Booth believes the McNamara fortune was involved somehow in covering up the Ghost Killer crimes and is determined to find out the truth, no matter what. FBI Deputy Director Stark comes down to personally give Booth an atta boy and a go get ’em, and to dangle the impending promotion over Booth’s head again. Caroline and Booth interview a woman from the SEC who isn’t very cooperative about explaining how the McNamara businesses were able to escape prosecution for a myriad of financial crimes until Booth threatens to find her a nice jail cell, at which point she sends over several flash drives filled with thousands of pages of documents and financial records. Angela thinks someone is trying to bury the lab in paper but since it’s Angela and she and her magic computers can do anything, it isn’t long before she sifts through all that information and ties Stephanie McNamara to every victim of the Ghost Killer. Voilà, Stephanie McNamara is the Ghost Killer.
So, who killed Stephanie? The answer lies in the tenth fingernail decorating her hands, which is one more than the nine known victims of the Ghost Killer. DNA results show that one to be a young girl killed twenty years earlier, Maya Zinkow. Her body is exhumed and although a man named Herman Kessler was convicted for her murder, semen belonging to the McNamara patriarch, Giles, is found in her body.
Daddy McNamara, it turns out, was a bad, bad man with a habit of locking Stephanie in the storage room (hence her claw marks on the door). Abused as she was, Stephanie still had a pathological need for his approval and killed Maya for stealing her father’s attention (as if being raped by Giles was her choice). The same shoddy medical examiner from “The Ghost in the Killer” covered up Stephanie’s murder of Maya, planting evidence that framed Herman Kessler.
Kessler spent his twenty years in jail plotting revenge, which he got upon his release first by killing Stephanie, and then by going after the judge who sentenced him, a judge who then won a congressional seat thanks to financial backing from the McNamaras.

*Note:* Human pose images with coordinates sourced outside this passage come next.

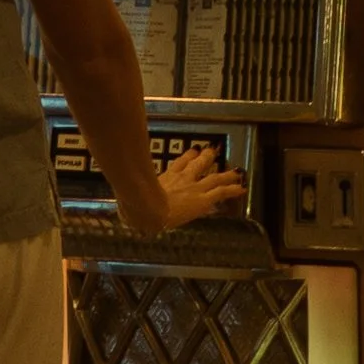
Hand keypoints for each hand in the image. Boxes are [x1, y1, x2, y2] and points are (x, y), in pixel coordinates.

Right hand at [113, 142, 247, 232]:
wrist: (147, 209)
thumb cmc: (137, 206)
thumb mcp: (132, 201)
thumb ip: (131, 204)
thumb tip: (122, 211)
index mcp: (164, 178)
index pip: (178, 165)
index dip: (186, 158)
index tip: (191, 153)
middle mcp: (181, 178)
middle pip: (196, 164)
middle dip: (205, 157)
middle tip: (212, 152)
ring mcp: (193, 187)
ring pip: (213, 176)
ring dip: (225, 173)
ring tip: (236, 171)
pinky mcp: (202, 199)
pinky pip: (221, 192)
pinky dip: (233, 189)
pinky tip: (242, 188)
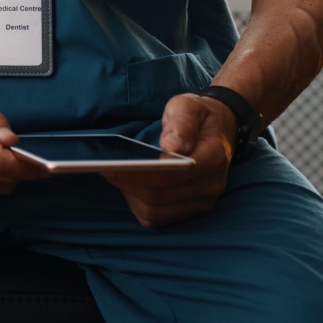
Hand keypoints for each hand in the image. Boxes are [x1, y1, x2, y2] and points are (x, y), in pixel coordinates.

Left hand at [102, 94, 236, 227]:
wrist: (218, 128)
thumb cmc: (198, 115)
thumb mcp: (190, 105)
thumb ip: (182, 121)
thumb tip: (171, 145)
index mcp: (213, 158)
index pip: (171, 175)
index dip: (138, 173)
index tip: (111, 165)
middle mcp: (210, 185)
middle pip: (160, 195)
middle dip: (127, 183)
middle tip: (104, 168)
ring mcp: (202, 201)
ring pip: (157, 211)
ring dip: (131, 195)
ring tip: (113, 176)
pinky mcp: (191, 208)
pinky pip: (159, 217)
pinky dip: (139, 204)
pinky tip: (128, 186)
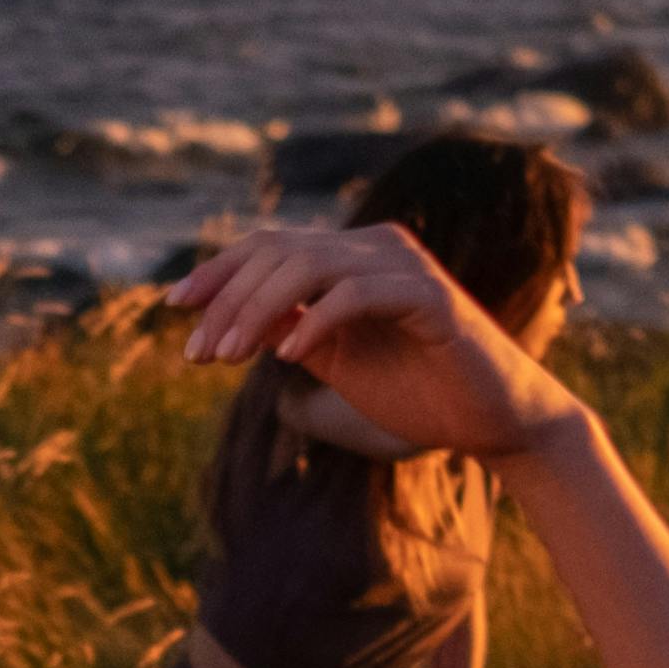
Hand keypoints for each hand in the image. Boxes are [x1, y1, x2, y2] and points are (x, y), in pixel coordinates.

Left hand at [169, 224, 581, 463]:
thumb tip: (230, 322)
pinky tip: (289, 355)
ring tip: (229, 357)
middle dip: (228, 299)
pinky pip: (357, 293)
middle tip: (198, 352)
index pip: (270, 246)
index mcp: (352, 256)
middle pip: (280, 251)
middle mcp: (377, 246)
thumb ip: (290, 330)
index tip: (175, 307)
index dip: (218, 271)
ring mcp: (405, 267)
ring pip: (310, 265)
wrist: (494, 421)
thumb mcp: (336, 359)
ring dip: (258, 310)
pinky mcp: (431, 298)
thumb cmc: (419, 391)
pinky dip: (316, 320)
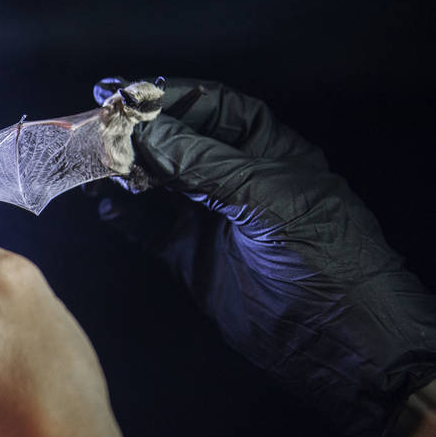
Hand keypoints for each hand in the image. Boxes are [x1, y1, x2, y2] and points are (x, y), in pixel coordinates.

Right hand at [95, 78, 435, 436]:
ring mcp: (213, 219)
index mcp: (271, 153)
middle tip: (100, 129)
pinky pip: (150, 229)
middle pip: (180, 142)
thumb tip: (148, 132)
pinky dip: (125, 217)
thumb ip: (205, 164)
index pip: (214, 108)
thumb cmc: (325, 260)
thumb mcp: (268, 199)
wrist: (340, 342)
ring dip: (127, 173)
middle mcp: (239, 180)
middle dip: (140, 134)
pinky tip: (105, 207)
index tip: (127, 94)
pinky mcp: (193, 257)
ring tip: (96, 167)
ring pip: (159, 184)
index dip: (171, 97)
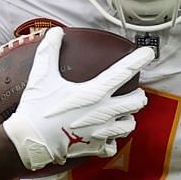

It’s also clear in the boxes and boxes of material Kessler collected that someone in the FBI helped the McNamaras cover-up Stephanie’s crimes. Booth and Brennan track down Kessler just before he can commit suicide. Booth hopes Caroline, et al, can cut a deal with the framed-killer-turned-real-killer so they can find out who the mole is in the FBI but Kessler believes “they” will kill him to stop that from happening. We’re closing in on the season finale so I’m guessing this FBI mole will be heard from again.
The Intern:
Dr. Clark Edison is this week’s intern. Cam puts him in a tough spot with Brennan in the beginning but Clark is, as always, the image of professionalism and soon enough cooperation and appreciation for each other’s work prevails between the two anthropologists. After Colin Fisher, Clark is my favorite intern — we need more Clark and more Fisher!

Booth and Brennan:
Brennan is busy filling out a questionnaire on Booth’s qualifications for the promotion mentioned last week. Brennan being Brennan (she never got a B and she never will!), she responds to simple essay questions with pages and pages relating to his comportment, their marriage and sex life and his messy laundry habits, which should make some interesting reading for the congressional subcommittee which has to approve his appointment!